| Your goal |
Reproduce every one of the following lines word for word, leaving out the pictures.

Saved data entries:
########

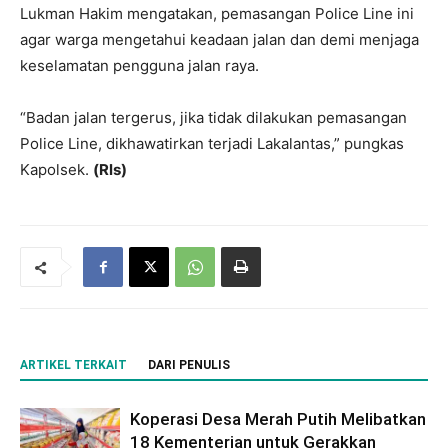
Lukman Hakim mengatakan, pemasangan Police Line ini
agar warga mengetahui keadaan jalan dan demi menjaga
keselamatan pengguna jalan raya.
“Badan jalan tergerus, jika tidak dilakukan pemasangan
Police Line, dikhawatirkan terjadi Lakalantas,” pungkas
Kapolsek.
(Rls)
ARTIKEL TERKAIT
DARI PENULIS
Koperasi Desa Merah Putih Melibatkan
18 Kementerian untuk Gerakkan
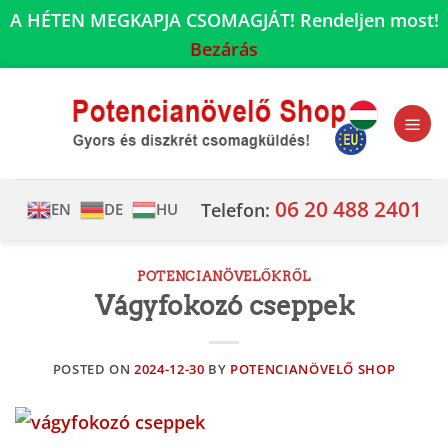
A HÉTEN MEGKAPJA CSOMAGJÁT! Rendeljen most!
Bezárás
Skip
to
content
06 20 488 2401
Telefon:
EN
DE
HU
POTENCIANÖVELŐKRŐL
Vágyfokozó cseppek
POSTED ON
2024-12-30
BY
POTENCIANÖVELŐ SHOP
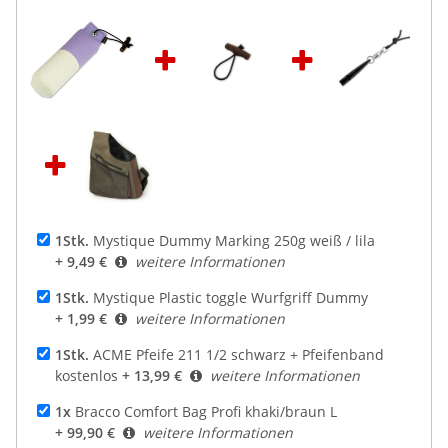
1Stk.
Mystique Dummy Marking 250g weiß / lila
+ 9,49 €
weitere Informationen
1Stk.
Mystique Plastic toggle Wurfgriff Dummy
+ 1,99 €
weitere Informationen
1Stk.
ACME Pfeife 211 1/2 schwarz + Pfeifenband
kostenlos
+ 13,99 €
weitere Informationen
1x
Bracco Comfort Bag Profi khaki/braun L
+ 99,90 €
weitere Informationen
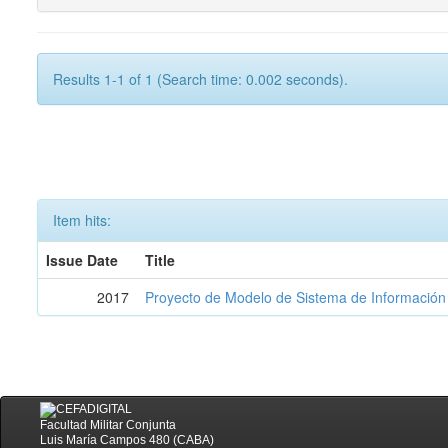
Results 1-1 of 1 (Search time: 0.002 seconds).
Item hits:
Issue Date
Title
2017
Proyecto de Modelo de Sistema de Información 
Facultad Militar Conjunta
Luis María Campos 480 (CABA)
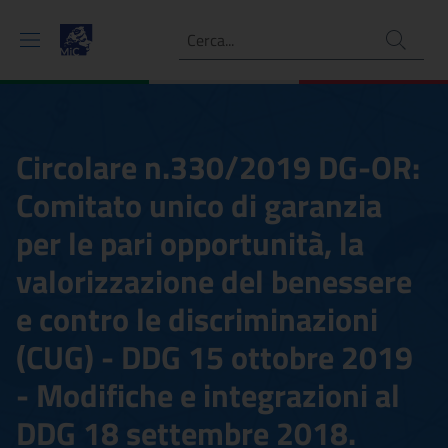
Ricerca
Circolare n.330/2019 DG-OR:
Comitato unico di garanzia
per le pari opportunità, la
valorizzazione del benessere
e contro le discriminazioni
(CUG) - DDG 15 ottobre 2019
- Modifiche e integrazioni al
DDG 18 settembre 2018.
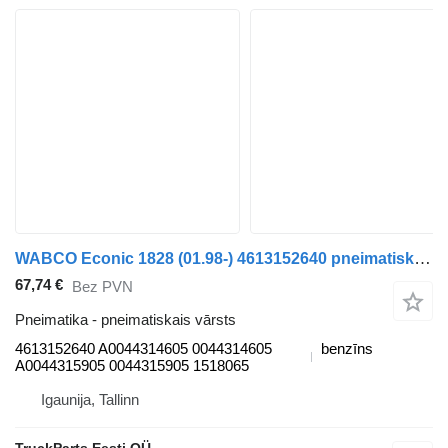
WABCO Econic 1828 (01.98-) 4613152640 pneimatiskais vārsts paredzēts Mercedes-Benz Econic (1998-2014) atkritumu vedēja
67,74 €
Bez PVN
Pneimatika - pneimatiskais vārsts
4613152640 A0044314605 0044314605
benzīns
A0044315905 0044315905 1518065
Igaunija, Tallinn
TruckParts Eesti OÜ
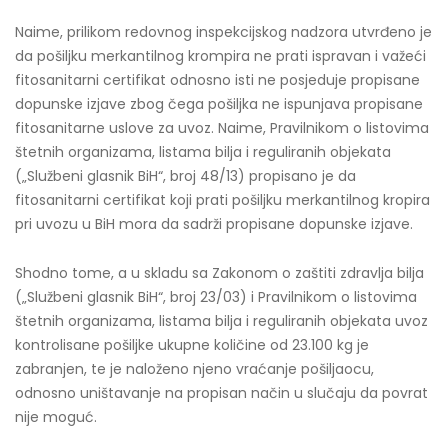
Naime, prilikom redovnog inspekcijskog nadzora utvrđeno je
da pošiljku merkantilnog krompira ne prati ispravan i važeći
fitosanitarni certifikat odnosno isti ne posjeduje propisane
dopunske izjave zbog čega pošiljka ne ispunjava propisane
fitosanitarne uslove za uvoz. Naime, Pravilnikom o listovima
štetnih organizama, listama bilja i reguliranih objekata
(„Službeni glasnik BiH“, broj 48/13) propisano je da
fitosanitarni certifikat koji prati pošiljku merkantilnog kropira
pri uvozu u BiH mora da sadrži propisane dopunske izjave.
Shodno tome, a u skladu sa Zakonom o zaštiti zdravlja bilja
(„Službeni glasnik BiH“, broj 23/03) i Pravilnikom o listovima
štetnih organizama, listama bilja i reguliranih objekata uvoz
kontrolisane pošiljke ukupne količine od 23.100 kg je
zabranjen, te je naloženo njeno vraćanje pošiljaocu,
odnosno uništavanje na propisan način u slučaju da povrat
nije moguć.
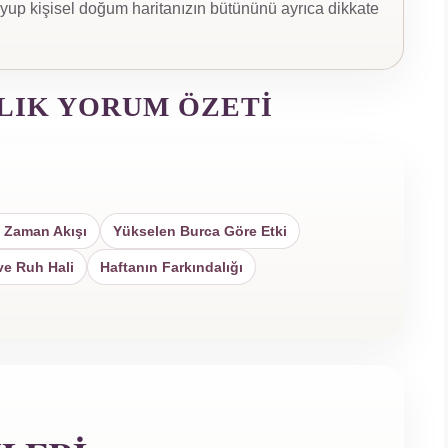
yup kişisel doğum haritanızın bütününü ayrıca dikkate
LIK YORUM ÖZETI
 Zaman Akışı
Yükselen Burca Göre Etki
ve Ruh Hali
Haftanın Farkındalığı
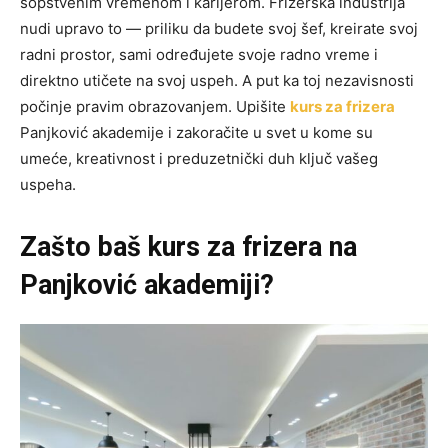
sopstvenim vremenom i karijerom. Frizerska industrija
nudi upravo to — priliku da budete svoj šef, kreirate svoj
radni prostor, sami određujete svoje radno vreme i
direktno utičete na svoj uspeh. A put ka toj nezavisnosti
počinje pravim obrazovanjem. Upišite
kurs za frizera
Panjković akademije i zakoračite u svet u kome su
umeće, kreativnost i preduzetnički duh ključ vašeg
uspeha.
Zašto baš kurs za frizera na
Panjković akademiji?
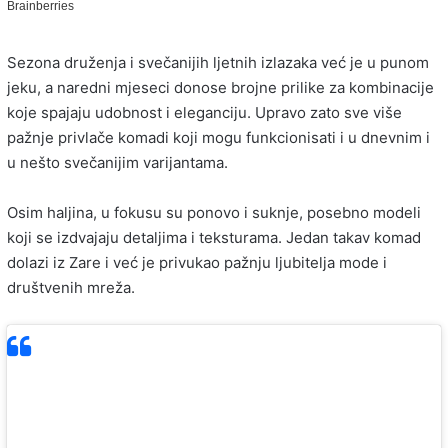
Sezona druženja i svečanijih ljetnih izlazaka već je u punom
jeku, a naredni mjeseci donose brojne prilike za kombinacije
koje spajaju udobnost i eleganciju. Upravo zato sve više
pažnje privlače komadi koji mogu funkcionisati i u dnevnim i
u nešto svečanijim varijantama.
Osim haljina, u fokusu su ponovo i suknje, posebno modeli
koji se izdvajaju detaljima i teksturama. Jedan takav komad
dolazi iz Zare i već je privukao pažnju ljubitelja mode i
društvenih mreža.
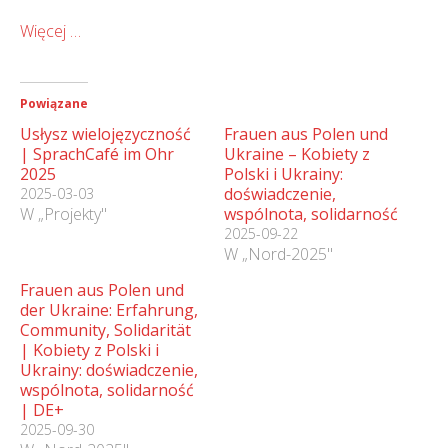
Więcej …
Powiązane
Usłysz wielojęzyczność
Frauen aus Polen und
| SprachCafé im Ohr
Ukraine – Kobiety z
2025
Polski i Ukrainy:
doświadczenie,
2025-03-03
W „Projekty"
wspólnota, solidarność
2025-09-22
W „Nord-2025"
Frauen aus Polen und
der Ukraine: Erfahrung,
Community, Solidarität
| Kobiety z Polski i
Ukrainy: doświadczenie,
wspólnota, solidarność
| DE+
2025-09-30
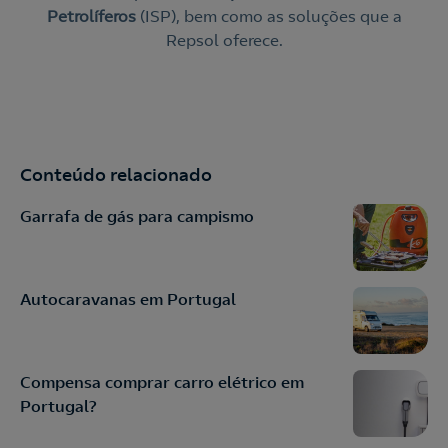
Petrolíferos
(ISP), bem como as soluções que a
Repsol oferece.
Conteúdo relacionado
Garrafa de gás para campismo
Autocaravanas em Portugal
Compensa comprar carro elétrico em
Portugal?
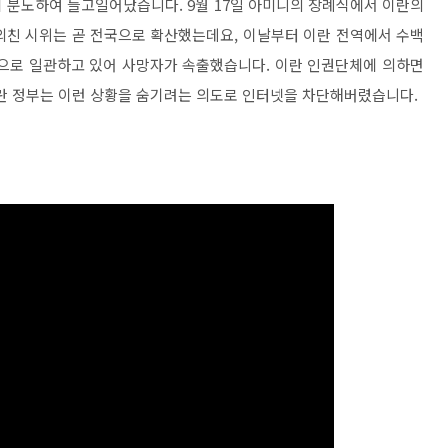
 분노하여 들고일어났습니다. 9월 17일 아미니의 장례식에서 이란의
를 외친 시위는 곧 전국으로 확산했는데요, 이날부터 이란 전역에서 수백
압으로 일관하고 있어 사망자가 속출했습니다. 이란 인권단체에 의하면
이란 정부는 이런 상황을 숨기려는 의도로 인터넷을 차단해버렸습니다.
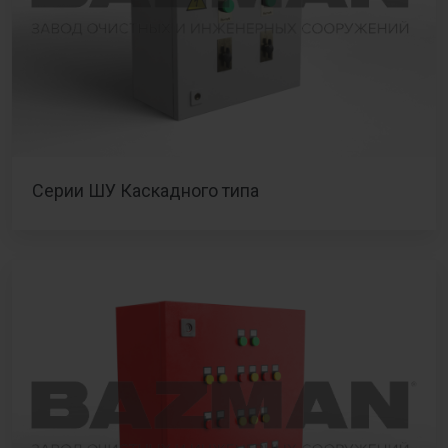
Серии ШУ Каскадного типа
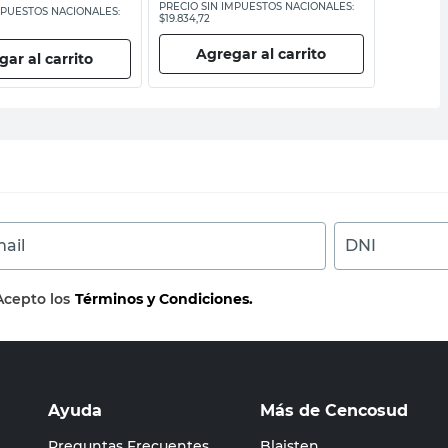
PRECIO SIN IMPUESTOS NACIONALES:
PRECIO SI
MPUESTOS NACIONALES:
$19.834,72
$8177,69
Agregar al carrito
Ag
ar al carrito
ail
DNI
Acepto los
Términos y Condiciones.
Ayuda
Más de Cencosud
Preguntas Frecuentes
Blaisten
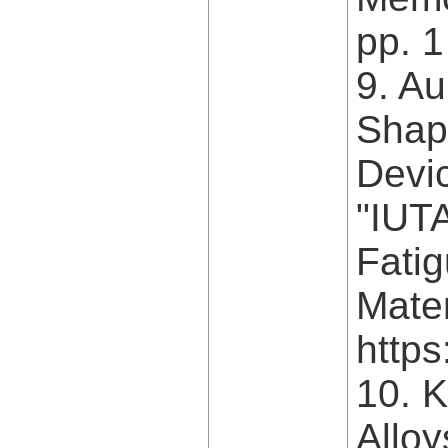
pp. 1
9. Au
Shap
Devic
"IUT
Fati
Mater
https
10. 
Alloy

########

| Response to this exercise |
Lukman Hakim mengatakan, pemasangan Police Line ini
agar warga mengetahui keadaan jalan dan demi menjaga
keselamatan pengguna jalan raya.
“Badan jalan tergerus, jika tidak dilakukan pemasangan
Police Line, dikhawatirkan terjadi Lakalantas,” pungkas
Kapolsek.
(Rls)
ARTIKEL TERKAIT
DARI PENULIS
Koperasi Desa Merah Putih Melibatkan
18 Kementerian untuk Gerakkan
A HÉTEN MEGKAPJA CSOMAGJÁT! Rendeljen most!
Bezárás
Skip
to
content
06 20 488 2401
Telefon:
EN
DE
HU
POTENCIANÖVELŐKRŐL
Vágyfokozó cseppek
POSTED ON
2024-12-30
BY
POTENCIANÖVELŐ SHOP
1Stk.
Mystique Dummy Marking 250g weiß / lila
+ 9,49 €
weitere Informationen
1Stk.
Mystique Plastic toggle Wurfgriff Dummy
+ 1,99 €
weitere Informationen
1Stk.
ACME Pfeife 211 1/2 schwarz + Pfeifenband
kostenlos
+ 13,99 €
weitere Informationen
1x
Bracco Comfort Bag Profi khaki/braun L
+ 99,90 €
weitere Informationen
Results 1-1 of 1 (Search time: 0.002 seconds).
Item hits:
Issue Date
Title
2017
Proyecto de Modelo de Sistema de Información 
Facultad Militar Conjunta
Luis María Campos 480 (CABA)
Ricerca
Circolare n.330/2019 DG-OR:
Comitato unico di garanzia
per le pari opportunità, la
valorizzazione del benessere
e contro le discriminazioni
(CUG) - DDG 15 ottobre 2019
- Modifiche e integrazioni al
DDG 18 settembre 2018.
WABCO Econic 1828 (01.98-) 4613152640 pneimatiskais vārsts paredzēts Mercedes-Benz Econic (1998-2014) atkritumu vedēja
67,74 €
Bez PVN
Pneimatika - pneimatiskais vārsts
4613152640 A0044314605 0044314605
benzīns
A0044315905 0044315905 1518065
Igaunija, Tallinn
TruckParts Eesti OÜ
Naime, prilikom redovnog inspekcijskog nadzora utvrđeno je
da pošiljku merkantilnog krompira ne prati ispravan i važeći
fitosanitarni certifikat odnosno isti ne posjeduje propisane
dopunske izjave zbog čega pošiljka ne ispunjava propisane
fitosanitarne uslove za uvoz. Naime, Pravilnikom o listovima
štetnih organizama, listama bilja i reguliranih objekata
(„Službeni glasnik BiH“, broj 48/13) propisano je da
fitosanitarni certifikat koji prati pošiljku merkantilnog kropira
pri uvozu u BiH mora da sadrži propisane dopunske izjave.
Shodno tome, a u skladu sa Zakonom o zaštiti zdravlja bilja
(„Službeni glasnik BiH“, broj 23/03) i Pravilnikom o listovima
štetnih organizama, listama bilja i reguliranih objekata uvoz
kontrolisane pošiljke ukupne količine od 23.100 kg je
zabranjen, te je naloženo njeno vraćanje pošiljaocu,
odnosno uništavanje na propisan način u slučaju da povrat
nije moguć.
yup kişisel doğum haritanızın bütününü ayrıca dikkate
LIK YORUM ÖZETI
 Zaman Akışı
Yükselen Burca Göre Etki
ve Ruh Hali
Haftanın Farkındalığı
sopstvenim vremenom i karijerom. Frizerska industrija
nudi upravo to — priliku da budete svoj šef, kreirate svoj
radni prostor, sami određujete svoje radno vreme i
direktno utičete na svoj uspeh. A put ka toj nezavisnosti
počinje pravim obrazovanjem. Upišite
kurs za frizera
Panjković akademije i zakoračite u svet u kome su
umeće, kreativnost i preduzetnički duh ključ vašeg
uspeha.
Zašto baš kurs za frizera na
Panjković akademiji?
Sezona druženja i svečanijih ljetnih izlazaka već je u punom
jeku, a naredni mjeseci donose brojne prilike za kombinacije
koje spajaju udobnost i eleganciju. Upravo zato sve više
pažnje privlače komadi koji mogu funkcionisati i u dnevnim i
u nešto svečanijim varijantama.
Osim haljina, u fokusu su ponovo i suknje, posebno modeli
koji se izdvajaju detaljima i teksturama. Jedan takav komad
dolazi iz Zare i već je privukao pažnju ljubitelja mode i
društvenih mreža.
Więcej …
Powiązane
Usłysz wielojęzyczność
Frauen aus Polen und
| SprachCafé im Ohr
Ukraine – Kobiety z
2025
Polski i Ukrainy:
doświadczenie,
2025-03-03
W „Projekty"
wspólnota, solidarność
2025-09-22
W „Nord-2025"
Frauen aus Polen und
der Ukraine: Erfahrung,
Community, Solidarität
| Kobiety z Polski i
Ukrainy: doświadczenie,
wspólnota, solidarność
| DE+
2025-09-30
Petrolíferos
(ISP), bem como as soluções que a
Repsol oferece.
Conteúdo relacionado
Garrafa de gás para campismo
Autocaravanas em Portugal
Compensa comprar carro elétrico em
Portugal?
 분노하여 들고일어났습니다. 9월 17일 아미니의 장례식에서 이란의
를 외친 시위는 곧 전국으로 확산했는데요, 이날부터 이란 전역에서 수백
압으로 일관하고 있어 사망자가 속출했습니다. 이란 인권단체에 의하면
이란 정부는 이런 상황을 숨기려는 의도로 인터넷을 차단해버렸습니다.
Серии ШУ Каскадного типа
PRECIO SIN IMPUESTOS NACIONALES:
PRECIO SI
MPUESTOS NACIONALES:
$19.834,72
$8177,69
Agregar al carrito
Ag
ar al carrito
ail
DNI
Acepto los
Términos y Condiciones.
Ayuda
Más de Cencosud
Preguntas Frecuentes
Blaisten
pp. 1
9. Au
Shap
Devic
"IUT
Fati
Mater
https
10. 
Alloy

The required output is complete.